> _Exercise description_
Count the lines in the items below that contain the string "left", and reply with only that number.

> _Data shown_
^^^^^^^^^^^^^^^^

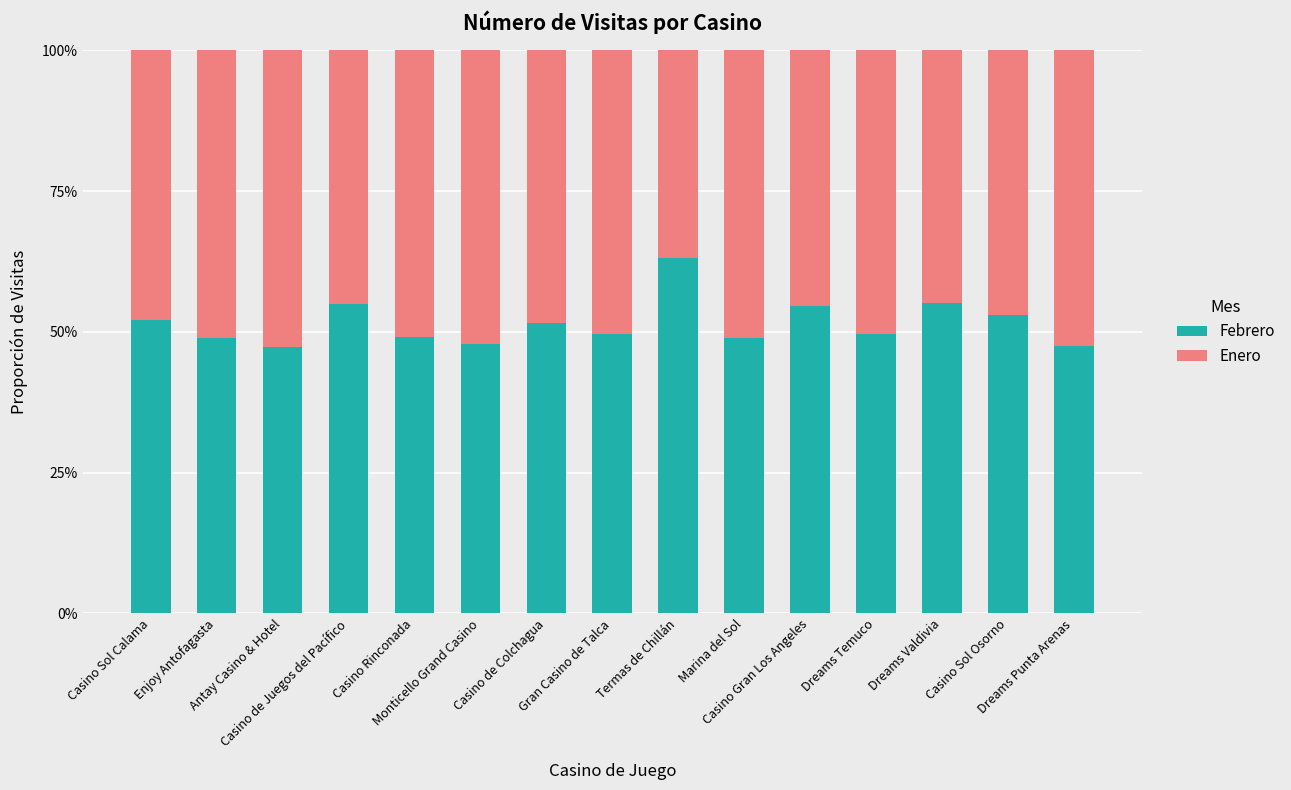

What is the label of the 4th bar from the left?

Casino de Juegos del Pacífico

^^^^^^^^^^^^^^^^

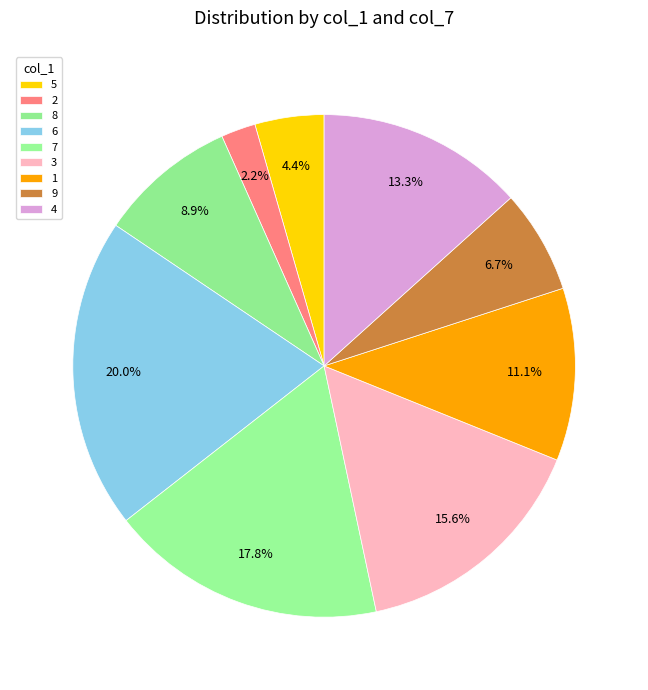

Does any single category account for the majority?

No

^^^^^^^^^^^^^^^^

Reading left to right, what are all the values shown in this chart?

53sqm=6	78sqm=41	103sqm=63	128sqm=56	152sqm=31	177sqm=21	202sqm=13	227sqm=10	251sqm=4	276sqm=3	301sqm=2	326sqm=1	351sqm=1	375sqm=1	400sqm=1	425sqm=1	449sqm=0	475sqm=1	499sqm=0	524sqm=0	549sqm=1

^^^^^^^^^^^^^^^^

> _Solution for this task_
2